1 of 3 retiring workers to have no nest egg

401(k)-style accounts elude many, GAO says

December 12, 2007|By MarketWatch

WASHINGTON -- More than 1 of every 3 workers at retirement age in the 2050s will have nothing saved in a 401(k)-style account, according to a government study released yesterday.

On average, workers born in 1990 will save enough to replace about 22 percent of pre-retirement income, or $18,784 per year in 2007 dollars, according to the Government Accounting Office.

"Today's workers will more likely struggle to make ends meet during retirement than previous generations," said Democratic Rep. George Miller of California, who had requested the report.

"While Social Security faces long-term challenges that must be addressed, this GAO report makes it clear that the real retirement security crisis is the lack of savings in private retirement plans," Miller said.

Several factors

The projection of low savings in the 401(k)-style, defined-contribution plans could be due to factors such as working for employers that don't offer a plan, choosing not to participate or withdrawing savings before retirement, the GAO said.

Defined-contribution plans, which contained almost $3.3 trillion in assets last year, have become increasingly prevalent over the past 25 years, the GAO said.

Participants in defined-contribution plans grew to 64.6 million in 2004 from 20 million in 1980, according to the report, while participants in defined-benefit plans, such as traditional pensions, rose to 41.7 million from 38 million during that same time period, the report said.

Experts have different views about how much individuals should save to have enough for retirement, it said.

"We may define retirement income adequacy relative to a standard of minimum needs, such as the poverty rate, or to the consumption spending that households experienced during working years," the report said.

"Retirees may not need 100 percent of pre-retirement income to maintain living standards."

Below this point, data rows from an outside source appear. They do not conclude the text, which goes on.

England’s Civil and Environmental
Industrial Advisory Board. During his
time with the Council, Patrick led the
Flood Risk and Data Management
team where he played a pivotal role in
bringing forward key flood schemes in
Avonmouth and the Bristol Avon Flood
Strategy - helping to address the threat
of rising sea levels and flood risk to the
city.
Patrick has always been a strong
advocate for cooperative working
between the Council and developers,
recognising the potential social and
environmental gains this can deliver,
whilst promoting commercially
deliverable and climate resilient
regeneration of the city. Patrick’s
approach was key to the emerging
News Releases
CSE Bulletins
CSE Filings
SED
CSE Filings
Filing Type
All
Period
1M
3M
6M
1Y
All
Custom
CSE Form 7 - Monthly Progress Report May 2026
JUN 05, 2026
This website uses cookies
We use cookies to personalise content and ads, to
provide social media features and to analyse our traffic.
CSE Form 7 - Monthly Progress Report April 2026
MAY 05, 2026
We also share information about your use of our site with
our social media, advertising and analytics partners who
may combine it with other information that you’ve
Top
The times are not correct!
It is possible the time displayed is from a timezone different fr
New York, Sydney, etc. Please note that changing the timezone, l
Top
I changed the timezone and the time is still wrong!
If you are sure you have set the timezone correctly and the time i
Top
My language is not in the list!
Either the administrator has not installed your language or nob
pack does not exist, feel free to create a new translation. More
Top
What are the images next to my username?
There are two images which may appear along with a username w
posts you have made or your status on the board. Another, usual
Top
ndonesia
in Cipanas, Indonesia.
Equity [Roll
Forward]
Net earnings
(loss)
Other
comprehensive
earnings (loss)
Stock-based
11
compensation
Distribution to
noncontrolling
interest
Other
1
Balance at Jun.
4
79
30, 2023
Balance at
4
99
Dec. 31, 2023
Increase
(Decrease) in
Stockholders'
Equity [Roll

A report last month from the Employee Benefit Research Institute found that the percentage of all workers participating in an employment retirement plan decreased to 39.7 percent in 2006 from 40.9 percent in 2005 -- fueled partly by a decrease in full-time, full-year workers.

"It may take a significant tightening in the labor market [like the one that occurred in the late 1990s] before the percentage of workers participating in an employment-based retirement plan significantly increases," according to Craig Copeland, the report's author.


The Employee Benefit Research Institute report found certain characteristics were associated with a lower level of participation in a retirement plan.

These variables include being nonwhite, younger, female, never married, having a low education level, lower earnings, poorer health status, no health insurance through an employer, not working full time and not working a full year.

Other factors were working in service occupations or in farming, fisheries and forestry jobs.